What is it that you trying to say, in English?
That should be right in a sentence since it directly translates to September 16 is Malaysia day.
guididgfcyuodgsfhiudshfcuedfrefrfreeeeeeeeeg
jiu3 ri2 shi2 liu4 ri4 shi4 ma3 lai2 xi1 ye4 ri4 I guessed, I think that's right. lol
@pooja195
^
*ri4
I just translated it into pinyin. :P
I know mandarin :D
@Conqueror The second one isn't ri4. It's yue4
Jiǔ yuè shíliù rì shì mǎjiā xī yà rì. would be the pinyin for your sentence as for the dates thing of it this way it would always be the largest to smallest Year then Month then Day
You know Chinese? @sleepyhead314 :O
Or... Just Google Translate? :/
Google translate of course. >.>
It was google translate because I am illiterate but I am actually fluent in speaking Mandarin Chinese @AnswerMyQuestions
Me too. :P
really @shifuyanli lol
what??! haha
DO NOT USE GOOGLE TRANSLATE! I have been learning Mandarin for 3 years now and during this whole time my teacher keeps stressing us to never use Google translate. Translating from Chinese to English is slightly more accurate, but going from English to Chinese is completely wrong and if you use Google translate for this purpose then any native speaking person will not be able to understand your Chinese.
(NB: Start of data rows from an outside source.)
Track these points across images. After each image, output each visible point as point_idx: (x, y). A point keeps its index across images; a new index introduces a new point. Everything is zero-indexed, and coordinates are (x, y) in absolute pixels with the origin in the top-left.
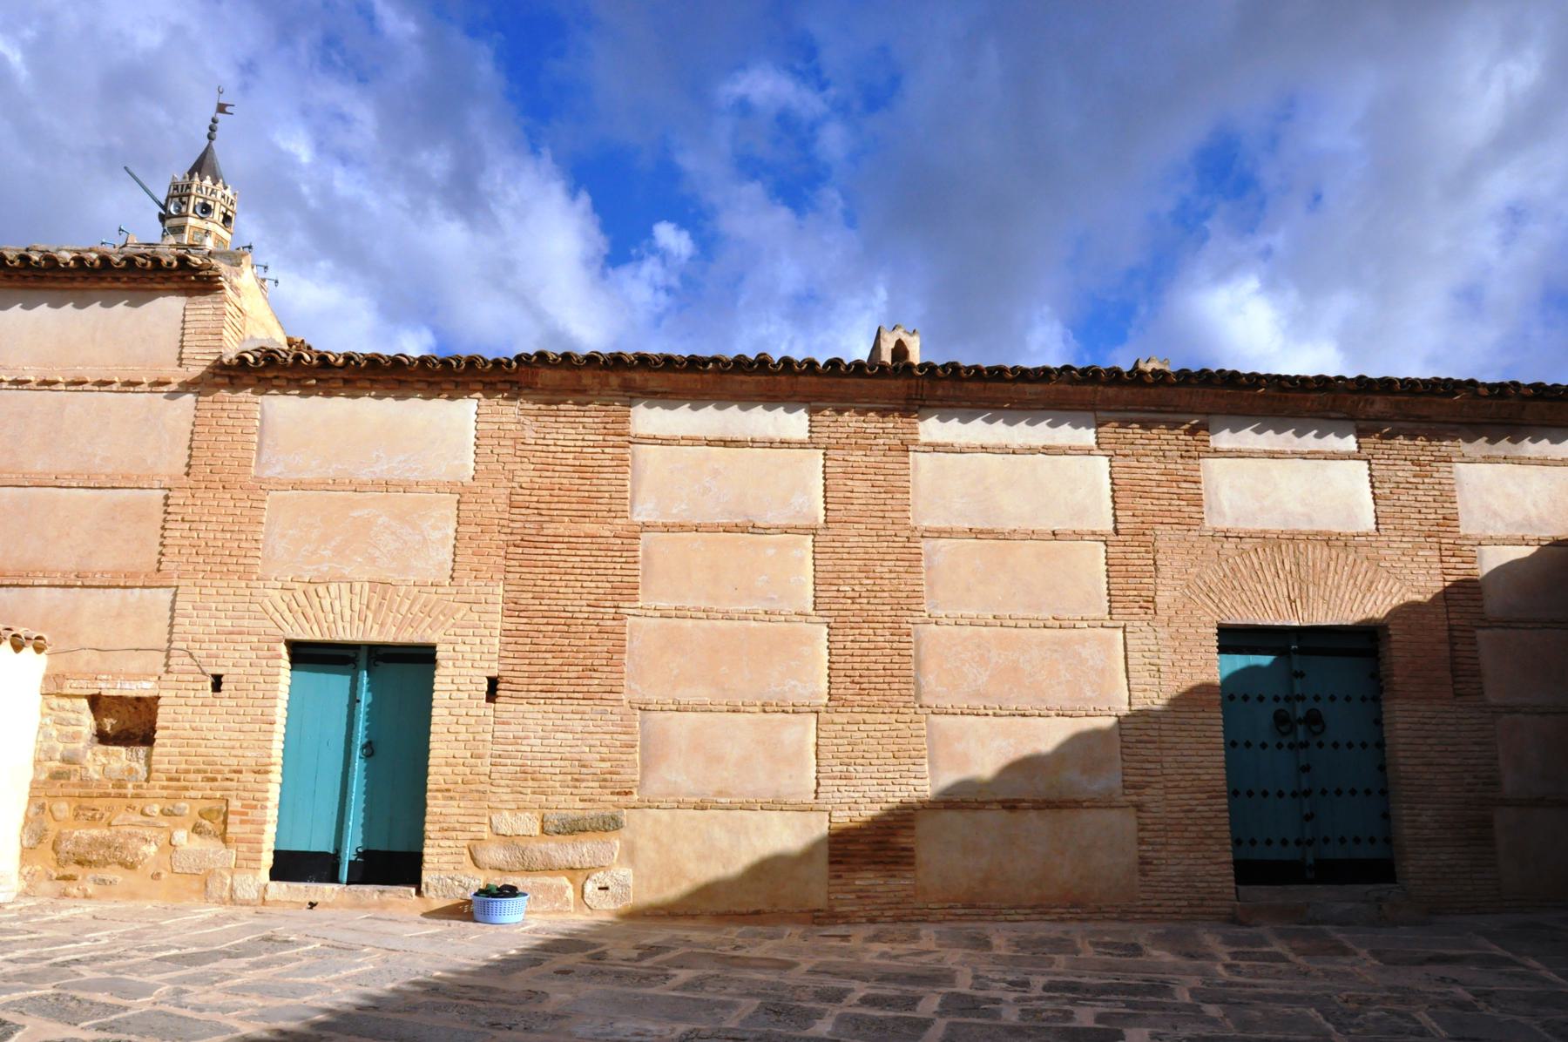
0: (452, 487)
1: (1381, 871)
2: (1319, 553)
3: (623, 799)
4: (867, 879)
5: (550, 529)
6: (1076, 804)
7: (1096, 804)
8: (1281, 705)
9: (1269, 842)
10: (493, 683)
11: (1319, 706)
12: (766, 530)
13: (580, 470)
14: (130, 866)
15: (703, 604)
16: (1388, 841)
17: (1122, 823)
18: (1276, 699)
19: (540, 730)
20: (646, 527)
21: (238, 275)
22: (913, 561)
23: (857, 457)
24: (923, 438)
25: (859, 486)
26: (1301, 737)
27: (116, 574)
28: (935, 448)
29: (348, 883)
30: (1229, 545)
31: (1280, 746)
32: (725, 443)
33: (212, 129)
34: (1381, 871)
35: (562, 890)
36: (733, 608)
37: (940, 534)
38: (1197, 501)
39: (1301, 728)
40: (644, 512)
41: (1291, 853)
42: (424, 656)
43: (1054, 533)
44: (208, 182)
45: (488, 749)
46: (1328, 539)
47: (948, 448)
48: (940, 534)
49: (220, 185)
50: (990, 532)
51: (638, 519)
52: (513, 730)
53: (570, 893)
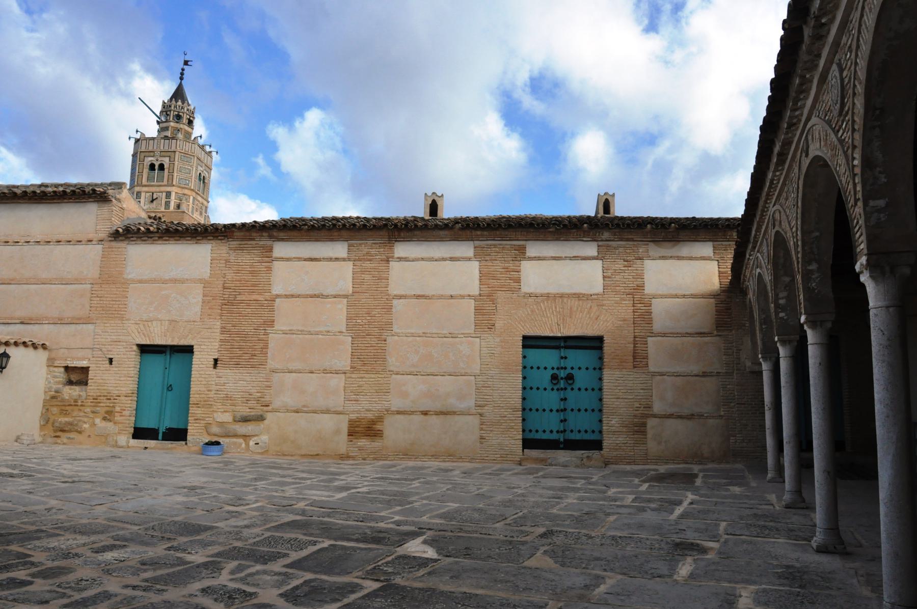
0: (201, 281)
1: (597, 445)
2: (575, 303)
3: (265, 408)
4: (363, 442)
5: (239, 298)
6: (454, 413)
7: (462, 414)
8: (555, 371)
9: (544, 431)
10: (216, 360)
11: (573, 372)
12: (327, 296)
13: (252, 272)
14: (80, 432)
15: (300, 328)
16: (601, 432)
17: (473, 421)
18: (553, 368)
19: (234, 381)
20: (278, 296)
21: (120, 193)
22: (389, 309)
23: (367, 264)
24: (396, 255)
25: (367, 277)
26: (562, 386)
27: (73, 318)
28: (400, 259)
29: (163, 440)
30: (530, 300)
31: (553, 389)
32: (311, 260)
33: (182, 74)
34: (597, 445)
35: (241, 444)
36: (312, 330)
37: (401, 297)
38: (518, 281)
39: (562, 382)
40: (277, 289)
41: (554, 436)
42: (188, 350)
44: (180, 103)
45: (214, 388)
46: (578, 296)
47: (406, 259)
48: (401, 297)
49: (186, 104)
51: (274, 293)
52: (222, 380)
53: (243, 445)
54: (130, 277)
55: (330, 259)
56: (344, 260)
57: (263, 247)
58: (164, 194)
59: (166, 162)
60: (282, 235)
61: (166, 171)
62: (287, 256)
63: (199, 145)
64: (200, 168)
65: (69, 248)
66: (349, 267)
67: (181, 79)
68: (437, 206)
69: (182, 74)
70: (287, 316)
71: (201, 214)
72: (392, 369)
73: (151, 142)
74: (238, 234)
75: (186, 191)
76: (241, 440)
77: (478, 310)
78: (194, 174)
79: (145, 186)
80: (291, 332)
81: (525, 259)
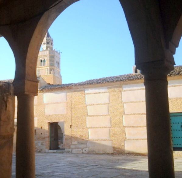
10: (71, 126)
37: (126, 103)
44: (48, 38)
58: (46, 70)
59: (46, 58)
60: (87, 86)
61: (46, 62)
63: (56, 51)
71: (58, 74)
74: (74, 87)
76: (80, 149)
78: (55, 62)
79: (40, 67)
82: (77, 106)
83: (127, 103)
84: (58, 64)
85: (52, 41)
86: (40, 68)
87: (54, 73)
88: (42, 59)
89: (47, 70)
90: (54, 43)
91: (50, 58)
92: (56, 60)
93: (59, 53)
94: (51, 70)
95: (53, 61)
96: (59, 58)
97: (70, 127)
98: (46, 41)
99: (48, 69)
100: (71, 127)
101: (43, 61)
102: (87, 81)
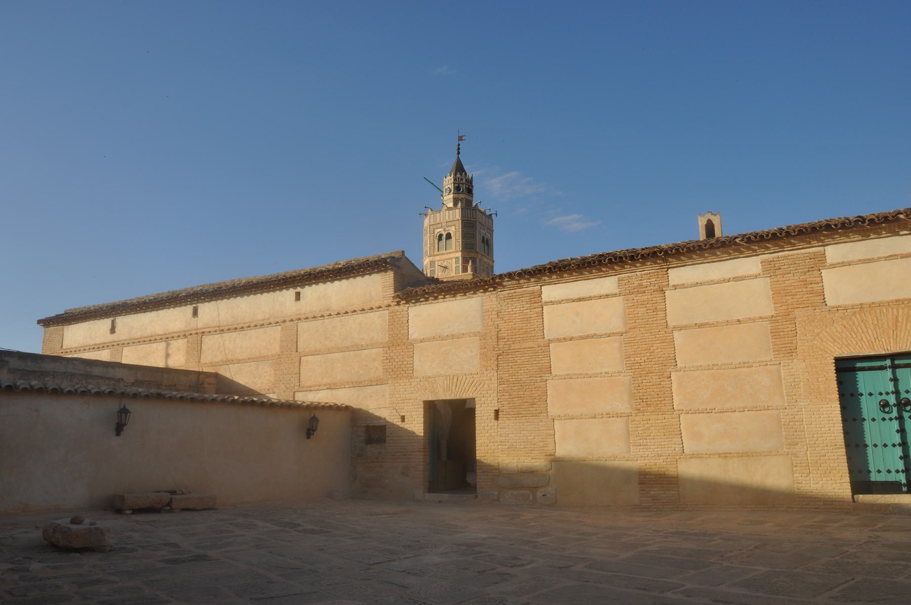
5: (513, 347)
10: (497, 412)
12: (601, 336)
20: (550, 341)
28: (675, 287)
32: (580, 300)
33: (459, 149)
37: (680, 328)
40: (548, 335)
43: (739, 321)
44: (458, 176)
47: (683, 286)
48: (680, 328)
50: (707, 324)
54: (414, 337)
55: (600, 297)
56: (615, 295)
57: (533, 293)
61: (453, 238)
62: (558, 298)
63: (480, 211)
64: (482, 231)
65: (360, 317)
66: (618, 302)
67: (459, 153)
68: (713, 226)
69: (459, 149)
70: (561, 359)
71: (488, 273)
72: (681, 407)
73: (438, 215)
75: (473, 255)
76: (527, 492)
77: (775, 333)
80: (569, 377)
81: (825, 267)
82: (516, 346)
83: (686, 327)
84: (488, 244)
85: (471, 183)
86: (437, 258)
87: (475, 270)
88: (443, 233)
89: (457, 262)
90: (474, 191)
91: (462, 228)
92: (480, 232)
93: (491, 215)
94: (465, 261)
95: (473, 236)
96: (491, 231)
97: (493, 414)
98: (454, 183)
99: (458, 258)
100: (497, 417)
101: (444, 236)
102: (550, 263)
The year goes first, then the month, then the date. You say the number of the year, then the character for year which is nian(2) 年 Then you say the month which is a number and the character for month which is yue(4) 月 Then the date which is the number and character for day which- in the case of writing down the date- is either ri(4) 日 or hao(4) 号 If you want to also include the day of the week then that would go at the end of the sentence after a comma. The character for week is said first, which is - xing(1) qi(2) 星期, followed by the day of the week which is usually a number.
For example. Today's date in characters is: 二零一五年一月三十日, 星期天 In pinyin it is: er(4) ling(2) yi(1) wu(3) nian(4) yi(1) yue(4) san(1) shi(2) ri(4), xing(1) qi(2) tian(1)
haha I know I know @UsaChan<3 :P I just use the Google translate for chinese characters to pinyin which is perfect ^_^
in chinese you always start or use STPVO.